Elle fut condamnée, le 13 décembre dernier, à 15 jours de prison avec sursis pour vol.

 

Il est à se demander, conclut le commissaire du gouvernement, si l'ensemble de la conduite de Mme Guillier ne prouvé pas qu'elle a un certain désordre dans les idées, les sentiments et les instincts.

 

Quant à Deschamps, il n'a pas dû se rendre compte de la gravité de l'acte qu'il commettait et a eu tort de ne pas avoir la sagesse d'empêcher Mme Guillier de le commettre.

 

Les infractions à l'article 7 sont passibles d'une peine de 6 jours à un an de prison et d'une amende de 16 à 500 francs.

 

Je vous demande, messieurs, une condamnation de principe.

Mme Guillier ne peut pas bénéficier du sursis à cause de sa précédente condamnation ;

je laisse, à l'appréciation de votre conscience la fixation du taux de l'amende.

 

Me Kernéis

 

Après le réquisitoire modéré du commissaire du gouvernement, Me Kernéis ne pouvait s'attacher dans sa plaidoirie qu'à réclamer la bienveillance du tribunal.

Il le fit avec talent et bonhomie et ramena l'affaire à ses justes proportions, celles d'une plaisanterie de mauvais goût, comme M. Huau l'a comprise dans son bon sens et son esprit de justice.

 

— Mme Guillier est suffisamment punie de voir sa vie établie ainsi en public et les incartades d'une jeunesse mouvementée connues, dit Me Kernéis.

 

Elle a promis de racheter son passé.

Aux côtés de son mari, libéré du service et employé dans l'usine que dirige son père, elle va redevenir normale.

Elle veut se convertir.

 

Elle a été poursuivie pour un vol, mais était-ce bien un vol qu'elle avait commis ?

Elle attendait un mandat que devait lui adresser sa famille pour payer la location de sa chambre.
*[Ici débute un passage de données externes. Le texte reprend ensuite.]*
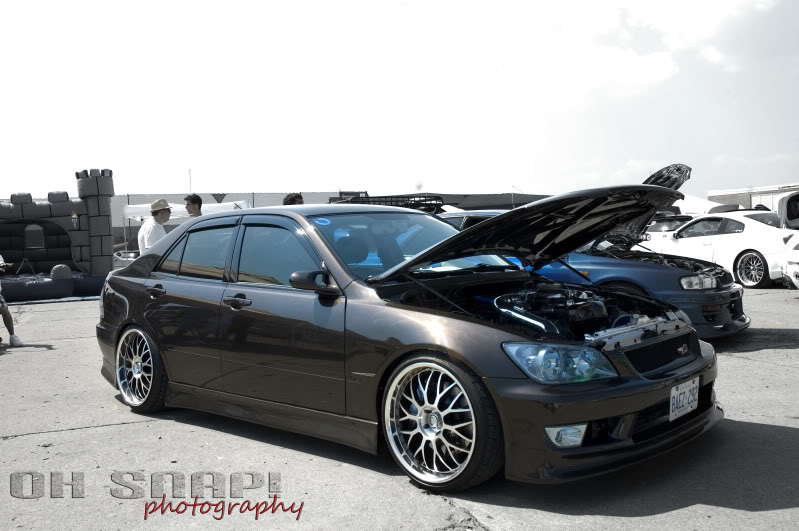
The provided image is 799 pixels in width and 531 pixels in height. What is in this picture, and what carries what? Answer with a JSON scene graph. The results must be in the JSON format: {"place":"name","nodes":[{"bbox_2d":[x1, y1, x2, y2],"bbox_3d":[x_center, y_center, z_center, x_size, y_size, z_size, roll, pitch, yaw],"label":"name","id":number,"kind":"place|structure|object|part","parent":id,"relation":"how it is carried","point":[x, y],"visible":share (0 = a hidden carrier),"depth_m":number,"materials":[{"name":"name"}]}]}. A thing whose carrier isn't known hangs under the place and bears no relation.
{"place":"outdoors","nodes":[
{"label":"outdoors","id":0,"kind":"place"},
{"bbox_2d":[107,192,560,253],"label":"building","id":1,"kind":"structure","parent":0,"point":[229,195],"materials":[{"name":"grey"}]},
{"bbox_2d":[335,195,442,212],"bbox_3d":[-0.228,-0.703,9.859,1.177,0.290,1.427,-4,4,-42],"label":"roof rack","id":2,"kind":"object","parent":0,"point":[412,206],"visible":0.37,"depth_m":9.54,"materials":[{"name":"black metal"}]},
{"bbox_2d":[0,284,798,530],"label":"asphalt lot","id":3,"kind":"structure","parent":0,"point":[74,432],"materials":[{"name":"grey asphalt"}]},
{"bbox_2d":[0,255,23,347],"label":"person","id":4,"kind":"object","parent":3,"relation":"on","point":[3,311],"visible":0.99,"depth_m":9.02},
{"bbox_2d":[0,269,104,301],"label":"inflatable base","id":5,"kind":"object","parent":3,"relation":"on","point":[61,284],"visible":0.73,"depth_m":15.96,"materials":[{"name":"blue plastic"}]},
{"bbox_2d":[0,168,116,300],"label":"structure","id":6,"kind":"object","parent":3,"relation":"on","point":[110,243],"visible":0.83,"depth_m":17.81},
{"bbox_2d":[24,224,44,248],"bbox_3d":[-8.271,-0.660,18.018,0.471,0.641,0.183,-4,4,-42],"label":"window","id":7,"kind":"structure","parent":6,"relation":"in","point":[32,226],"depth_m":17.99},
{"bbox_2d":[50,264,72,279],"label":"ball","id":8,"kind":"object","parent":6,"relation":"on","point":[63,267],"visible":0.85,"depth_m":16.51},
{"bbox_2d":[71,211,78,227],"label":"torch","id":9,"kind":"object","parent":6,"relation":"attached to","point":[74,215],"visible":0.96,"depth_m":17.51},
{"bbox_2d":[113,249,138,266],"label":"parked car","id":10,"kind":"object","parent":3,"relation":"on","point":[122,259],"visible":0.27,"depth_m":25.73,"materials":[{"name":"white metal"}]},
{"bbox_2d":[138,199,172,253],"bbox_3d":[-3.144,-0.179,10.387,0.428,1.361,0.474,0,3,16],"label":"man","id":11,"kind":"object","parent":3,"relation":"on","point":[160,214],"visible":0.49,"depth_m":10.24},
{"bbox_2d":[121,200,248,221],"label":"white canopy","id":12,"kind":"object","parent":3,"relation":"on","point":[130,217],"visible":0.44,"depth_m":22.13,"materials":[{"name":"white fabric"}]},
{"bbox_2d":[184,194,202,217],"bbox_3d":[-2.688,-0.252,10.591,0.407,1.348,0.424,-1,3,13],"label":"man","id":13,"kind":"object","parent":3,"relation":"on","point":[194,200],"visible":0.31,"depth_m":10.52},
{"bbox_2d":[283,192,303,204],"bbox_3d":[-1.271,-0.225,9.822,0.438,1.330,0.492,-1,3,2],"label":"person","id":14,"kind":"object","parent":3,"relation":"on","point":[294,197],"visible":0.15,"depth_m":9.72},
{"bbox_2d":[95,189,724,489],"bbox_3d":[-0.284,0.242,5.082,1.671,1.308,4.320,-4,4,-42],"label":"black sedan","id":15,"kind":"object","parent":3,"relation":"on","point":[133,316],"visible":0.96,"depth_m":3.98,"materials":[{"name":"black metal"}]},
{"label":"wheel","id":16,"kind":"part","parent":15,"relation":"part of","materials":[{"name":"silver metal"}]},
{"label":"door handle","id":17,"kind":"part","parent":15,"relation":"part of","materials":[{"name":"black metal"}]},
{"label":"door window","id":18,"kind":"part","parent":15,"relation":"part of","materials":[{"name":"glass"}]},
{"label":"front door handle","id":19,"kind":"part","parent":15,"relation":"part of","materials":[{"name":"black metal"}]},
{"label":"front door window","id":20,"kind":"part","parent":15,"relation":"part of","materials":[{"name":"glass"}]},
{"label":"mirror","id":21,"kind":"part","parent":15,"relation":"part of","materials":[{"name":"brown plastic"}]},
{"bbox_2d":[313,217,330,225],"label":"windshield sticker","id":22,"kind":"object","parent":15,"relation":"attached to","point":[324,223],"visible":0.96,"depth_m":4.69,"materials":[{"name":"blue plastic"}]},
{"label":"windshield","id":23,"kind":"part","parent":15,"relation":"part of","materials":[{"name":"glass"}]},
{"label":"wheel","id":24,"kind":"part","parent":15,"relation":"part of","materials":[{"name":"silver metal"}]},
{"label":"hood","id":25,"kind":"part","parent":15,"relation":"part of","materials":[{"name":"black metal"}]},
{"label":"headlight","id":26,"kind":"part","parent":15,"relation":"part of","materials":[{"name":"clear"}]},
{"label":"fog light","id":27,"kind":"part","parent":15,"relation":"part of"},
{"label":"bumper","id":28,"kind":"part","parent":15,"relation":"part of","materials":[{"name":"black plastic"}]},
{"label":"grille","id":29,"kind":"part","parent":15,"relation":"part of","materials":[{"name":"black metal"}]},
{"bbox_2d":[669,377,698,421],"bbox_3d":[1.354,0.637,3.799,0.310,0.166,0.083,-4,4,-42],"label":"license plate","id":30,"kind":"object","parent":15,"relation":"attached to","point":[674,389],"visible":0.92,"depth_m":3.77,"materials":[{"name":"white metal"}]},
{"bbox_2d":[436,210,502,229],"label":"blue car","id":31,"kind":"object","parent":3,"relation":"on","point":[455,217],"visible":0.1,"depth_m":11.35,"materials":[{"name":"metal"}]},
{"label":"raised hood","id":32,"kind":"part","parent":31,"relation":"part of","materials":[{"name":"black metal"}]},
{"label":"headlight","id":33,"kind":"part","parent":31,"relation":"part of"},
{"bbox_2d":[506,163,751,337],"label":"blue car","id":34,"kind":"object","parent":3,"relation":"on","point":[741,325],"visible":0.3,"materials":[{"name":"blue metal"}]},
{"bbox_2d":[645,214,694,237],"label":"white car","id":35,"kind":"object","parent":3,"relation":"on","point":[659,228],"visible":0.22,"depth_m":19.18,"materials":[{"name":"metal"}]},
{"bbox_2d":[676,194,733,216],"bbox_3d":[9.454,-1.416,26.637,2.718,1.946,3.059,-4,4,-42],"label":"white tent","id":36,"kind":"object","parent":3,"relation":"on","point":[685,205],"visible":0.35,"depth_m":25.49,"materials":[{"name":"white fabric"}]},
{"bbox_2d":[641,209,797,288],"bbox_3d":[6.159,-0.373,15.259,1.612,1.360,4.358,-3,3,-27],"label":"white car","id":37,"kind":"object","parent":3,"relation":"on","point":[720,236],"visible":0.7,"depth_m":14.15,"materials":[{"name":"white metal"}]},
{"label":"wheel","id":38,"kind":"part","parent":37,"relation":"part of","materials":[{"name":"grey metal"}]},
{"bbox_2d":[777,191,798,229],"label":"vehicle","id":39,"kind":"object","parent":3,"relation":"on","point":[787,205],"visible":0.83,"depth_m":15.96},
{"bbox_2d":[781,233,798,287],"label":"white car","id":40,"kind":"object","parent":3,"relation":"on","point":[796,257],"visible":0.96,"depth_m":11.70,"materials":[{"name":"white metal"}]},
{"bbox_2d":[0,0,798,199],"label":"sky","id":41,"kind":"structure","parent":0,"point":[288,180],"materials":[{"name":"white"}]},
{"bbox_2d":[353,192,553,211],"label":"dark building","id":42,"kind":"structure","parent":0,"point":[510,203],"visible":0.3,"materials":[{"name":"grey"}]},
{"bbox_2d":[708,182,798,211],"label":"white building","id":43,"kind":"structure","parent":0,"point":[740,202],"depth_m":38.74,"materials":[{"name":"white"}]},
{"label":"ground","id":44,"kind":"structure","parent":0},
{"bbox_2d":[188,168,192,192],"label":"pole","id":45,"kind":"object","parent":44,"relation":"on","point":[189,171],"visible":0.35,"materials":[{"name":"metal"}]},
{"bbox_2d":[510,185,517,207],"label":"lamp post","id":46,"kind":"object","parent":44,"relation":"on","point":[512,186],"visible":0.4,"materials":[{"name":"metal"}]}
]}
Elle a pris de l'argent à une amie, mais le lui a remboursé, dès réception du mandat, et celle-ci a retiré sa plainte.

 

Me Kernéis supplie le tribunal de ne pas briser par une condamnation trop sévère l'avenir nouveau qui s'ouvre devant Mme Guillier repentie, excuse Deschamps, qui paie déjà assez cher son incartade, puisque, dans son métier de métallurgiste l'entrée de l'arsenal lui sera interdite, et demande au tribunal d'opposer à la publicité que les faits devaient inévitablement recevoir, la publicité contraire en les sanctionnant d'une condamnation minime.

 

La condamnation

 

Le tribunal se retire pour délibérer.

La discussion est longue et dure près d'une heure.

 

Devant la garde qui présente les armes, le président, « au nom du peuple français », lit les réponses faites par bulletins secrets aux huit questions posées.

 

Mme Marie-Elisabeth Guillier est condamnée à 50 francs d'amende.

 

M. Georges, Victor Deschamps à 100 francs, mais il bénéficie du sursis.

 

Tous deux sont condamnés solidairement aux frais envers l'État.

Le tribunal réduit au minimum la contrainte par corps.

 

Pendant que le tribunal se retire, devant la garde qui présente à nouveau les armes, M. Gouriou, greffier, donne à son tour lecture aux accusés de leurs condamnations.